(Beginning of Excerpted records)

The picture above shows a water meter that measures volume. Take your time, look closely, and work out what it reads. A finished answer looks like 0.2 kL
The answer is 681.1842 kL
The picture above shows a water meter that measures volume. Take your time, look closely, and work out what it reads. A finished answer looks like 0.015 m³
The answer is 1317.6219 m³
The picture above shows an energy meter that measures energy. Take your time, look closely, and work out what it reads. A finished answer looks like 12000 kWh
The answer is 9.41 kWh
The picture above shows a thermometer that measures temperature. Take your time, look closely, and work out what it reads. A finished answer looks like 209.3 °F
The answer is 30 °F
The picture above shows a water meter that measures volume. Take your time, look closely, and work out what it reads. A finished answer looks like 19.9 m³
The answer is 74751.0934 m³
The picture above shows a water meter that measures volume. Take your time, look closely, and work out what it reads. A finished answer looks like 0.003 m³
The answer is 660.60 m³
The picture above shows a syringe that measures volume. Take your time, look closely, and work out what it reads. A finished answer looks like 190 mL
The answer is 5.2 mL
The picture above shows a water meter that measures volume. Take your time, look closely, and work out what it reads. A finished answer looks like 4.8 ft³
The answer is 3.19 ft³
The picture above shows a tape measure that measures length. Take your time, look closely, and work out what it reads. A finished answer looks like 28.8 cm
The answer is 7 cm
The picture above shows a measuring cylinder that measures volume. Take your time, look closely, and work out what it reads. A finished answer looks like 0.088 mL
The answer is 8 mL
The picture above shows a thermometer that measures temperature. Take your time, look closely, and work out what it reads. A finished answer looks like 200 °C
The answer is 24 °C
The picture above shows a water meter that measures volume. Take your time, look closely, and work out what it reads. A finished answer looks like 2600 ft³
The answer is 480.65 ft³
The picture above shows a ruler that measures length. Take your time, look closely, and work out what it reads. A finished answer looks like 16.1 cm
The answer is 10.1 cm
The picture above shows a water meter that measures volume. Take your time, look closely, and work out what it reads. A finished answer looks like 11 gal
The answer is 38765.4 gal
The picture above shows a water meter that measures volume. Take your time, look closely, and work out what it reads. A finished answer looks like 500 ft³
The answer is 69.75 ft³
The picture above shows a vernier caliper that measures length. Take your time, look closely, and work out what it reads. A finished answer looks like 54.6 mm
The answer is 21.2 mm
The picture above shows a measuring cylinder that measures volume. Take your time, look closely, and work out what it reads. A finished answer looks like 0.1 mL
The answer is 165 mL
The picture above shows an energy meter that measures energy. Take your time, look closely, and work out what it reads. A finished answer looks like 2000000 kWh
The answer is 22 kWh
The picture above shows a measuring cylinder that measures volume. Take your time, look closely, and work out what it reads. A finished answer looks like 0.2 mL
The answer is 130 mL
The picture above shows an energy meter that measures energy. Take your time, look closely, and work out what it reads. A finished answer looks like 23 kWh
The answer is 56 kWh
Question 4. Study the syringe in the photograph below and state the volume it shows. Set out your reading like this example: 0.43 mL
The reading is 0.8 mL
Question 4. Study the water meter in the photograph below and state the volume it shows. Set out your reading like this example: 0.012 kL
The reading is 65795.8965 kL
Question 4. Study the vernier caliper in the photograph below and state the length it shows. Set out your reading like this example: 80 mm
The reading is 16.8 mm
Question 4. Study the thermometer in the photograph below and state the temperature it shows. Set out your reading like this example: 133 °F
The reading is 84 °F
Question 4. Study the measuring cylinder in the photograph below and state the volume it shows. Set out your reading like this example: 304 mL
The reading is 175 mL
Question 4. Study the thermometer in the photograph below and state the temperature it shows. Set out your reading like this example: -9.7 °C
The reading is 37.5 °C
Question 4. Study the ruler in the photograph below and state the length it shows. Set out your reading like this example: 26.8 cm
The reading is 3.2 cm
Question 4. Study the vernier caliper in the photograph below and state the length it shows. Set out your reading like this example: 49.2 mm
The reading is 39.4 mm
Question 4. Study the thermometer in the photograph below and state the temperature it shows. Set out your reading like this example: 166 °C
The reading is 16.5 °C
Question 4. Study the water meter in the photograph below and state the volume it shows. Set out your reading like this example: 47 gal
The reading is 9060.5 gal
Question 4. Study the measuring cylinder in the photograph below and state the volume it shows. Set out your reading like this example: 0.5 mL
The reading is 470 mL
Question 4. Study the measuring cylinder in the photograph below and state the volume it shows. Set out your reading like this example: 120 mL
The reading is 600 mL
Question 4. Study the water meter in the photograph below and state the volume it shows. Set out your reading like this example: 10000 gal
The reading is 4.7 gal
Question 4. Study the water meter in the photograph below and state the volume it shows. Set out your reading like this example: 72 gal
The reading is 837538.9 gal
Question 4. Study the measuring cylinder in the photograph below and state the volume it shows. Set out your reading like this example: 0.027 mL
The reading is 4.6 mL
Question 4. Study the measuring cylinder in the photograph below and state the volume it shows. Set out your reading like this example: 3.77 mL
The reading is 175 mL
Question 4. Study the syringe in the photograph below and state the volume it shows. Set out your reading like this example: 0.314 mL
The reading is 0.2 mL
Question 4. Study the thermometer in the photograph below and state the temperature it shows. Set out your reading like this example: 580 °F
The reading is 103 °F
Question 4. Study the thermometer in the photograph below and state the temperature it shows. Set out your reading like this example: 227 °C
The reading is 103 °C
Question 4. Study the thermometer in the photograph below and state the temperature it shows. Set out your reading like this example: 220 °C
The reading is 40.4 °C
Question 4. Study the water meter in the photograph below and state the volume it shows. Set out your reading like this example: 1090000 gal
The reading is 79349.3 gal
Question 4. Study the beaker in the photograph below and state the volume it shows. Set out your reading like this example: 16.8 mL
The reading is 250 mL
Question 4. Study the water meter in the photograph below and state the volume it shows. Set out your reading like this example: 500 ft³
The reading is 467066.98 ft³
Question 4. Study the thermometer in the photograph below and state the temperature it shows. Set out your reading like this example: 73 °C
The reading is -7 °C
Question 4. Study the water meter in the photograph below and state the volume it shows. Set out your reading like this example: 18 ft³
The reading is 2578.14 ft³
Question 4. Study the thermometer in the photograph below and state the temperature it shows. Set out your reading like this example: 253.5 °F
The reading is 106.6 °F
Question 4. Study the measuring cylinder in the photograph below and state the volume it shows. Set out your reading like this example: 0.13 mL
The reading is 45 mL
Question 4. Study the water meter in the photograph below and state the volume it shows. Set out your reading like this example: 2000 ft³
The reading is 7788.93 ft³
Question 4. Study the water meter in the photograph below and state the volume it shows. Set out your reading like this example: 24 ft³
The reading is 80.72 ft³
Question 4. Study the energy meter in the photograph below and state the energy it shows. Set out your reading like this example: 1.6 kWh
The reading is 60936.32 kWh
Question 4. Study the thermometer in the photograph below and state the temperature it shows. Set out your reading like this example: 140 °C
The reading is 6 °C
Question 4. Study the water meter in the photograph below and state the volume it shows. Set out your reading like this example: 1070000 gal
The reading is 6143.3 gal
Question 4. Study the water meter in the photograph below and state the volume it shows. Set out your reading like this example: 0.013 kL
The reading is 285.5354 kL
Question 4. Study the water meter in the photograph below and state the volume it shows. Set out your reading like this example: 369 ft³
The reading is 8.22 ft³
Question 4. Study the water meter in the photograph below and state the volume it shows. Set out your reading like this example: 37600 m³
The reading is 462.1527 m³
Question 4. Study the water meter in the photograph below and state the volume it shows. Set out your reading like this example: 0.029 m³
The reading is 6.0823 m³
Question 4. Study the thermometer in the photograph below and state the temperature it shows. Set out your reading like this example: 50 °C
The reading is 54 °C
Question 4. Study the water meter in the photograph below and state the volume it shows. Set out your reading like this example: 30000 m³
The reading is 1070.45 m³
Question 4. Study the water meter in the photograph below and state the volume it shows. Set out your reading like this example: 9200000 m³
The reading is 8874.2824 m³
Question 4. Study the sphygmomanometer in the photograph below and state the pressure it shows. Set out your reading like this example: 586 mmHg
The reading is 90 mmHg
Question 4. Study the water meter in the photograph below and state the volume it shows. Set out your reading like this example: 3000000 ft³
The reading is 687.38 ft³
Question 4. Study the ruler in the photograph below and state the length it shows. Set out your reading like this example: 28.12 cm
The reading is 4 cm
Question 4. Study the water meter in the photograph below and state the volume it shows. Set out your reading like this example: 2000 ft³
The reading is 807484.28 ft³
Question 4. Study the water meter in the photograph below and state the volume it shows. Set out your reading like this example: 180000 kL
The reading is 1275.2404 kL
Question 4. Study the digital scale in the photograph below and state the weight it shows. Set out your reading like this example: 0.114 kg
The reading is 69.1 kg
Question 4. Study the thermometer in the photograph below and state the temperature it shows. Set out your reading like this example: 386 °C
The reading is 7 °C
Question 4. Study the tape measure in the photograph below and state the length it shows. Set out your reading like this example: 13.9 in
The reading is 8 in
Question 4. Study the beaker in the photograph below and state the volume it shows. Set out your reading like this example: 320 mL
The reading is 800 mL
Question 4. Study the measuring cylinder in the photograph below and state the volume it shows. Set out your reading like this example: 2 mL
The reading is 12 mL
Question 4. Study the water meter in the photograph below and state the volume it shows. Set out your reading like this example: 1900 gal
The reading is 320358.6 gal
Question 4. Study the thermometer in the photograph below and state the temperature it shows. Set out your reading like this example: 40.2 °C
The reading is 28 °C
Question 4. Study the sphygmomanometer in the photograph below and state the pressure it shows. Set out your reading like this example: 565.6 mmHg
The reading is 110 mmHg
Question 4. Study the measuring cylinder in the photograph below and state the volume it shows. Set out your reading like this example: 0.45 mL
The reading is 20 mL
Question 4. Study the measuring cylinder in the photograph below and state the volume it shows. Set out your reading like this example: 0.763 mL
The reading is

(End of Excerpted records)

▶ **What to work on**
Copy the lines of the listing from the line with "example: 26.8 cm" to the line with "The reading is 4.7 gal", including both of those lines, and reproduce each one word for word.

▶ **The answer**
Question 4. Study the ruler in the photograph below and state the length it shows. Set out your reading like this example: 26.8 cm
The reading is 3.2 cm
Question 4. Study the vernier caliper in the photograph below and state the length it shows. Set out your reading like this example: 49.2 mm
The reading is 39.4 mm
Question 4. Study the thermometer in the photograph below and state the temperature it shows. Set out your reading like this example: 166 °C
The reading is 16.5 °C
Question 4. Study the water meter in the photograph below and state the volume it shows. Set out your reading like this example: 47 gal
The reading is 9060.5 gal
Question 4. Study the measuring cylinder in the photograph below and state the volume it shows. Set out your reading like this example: 0.5 mL
The reading is 470 mL
Question 4. Study the measuring cylinder in the photograph below and state the volume it shows. Set out your reading like this example: 120 mL
The reading is 600 mL
Question 4. Study the water meter in the photograph below and state the volume it shows. Set out your reading like this example: 10000 gal
The reading is 4.7 gal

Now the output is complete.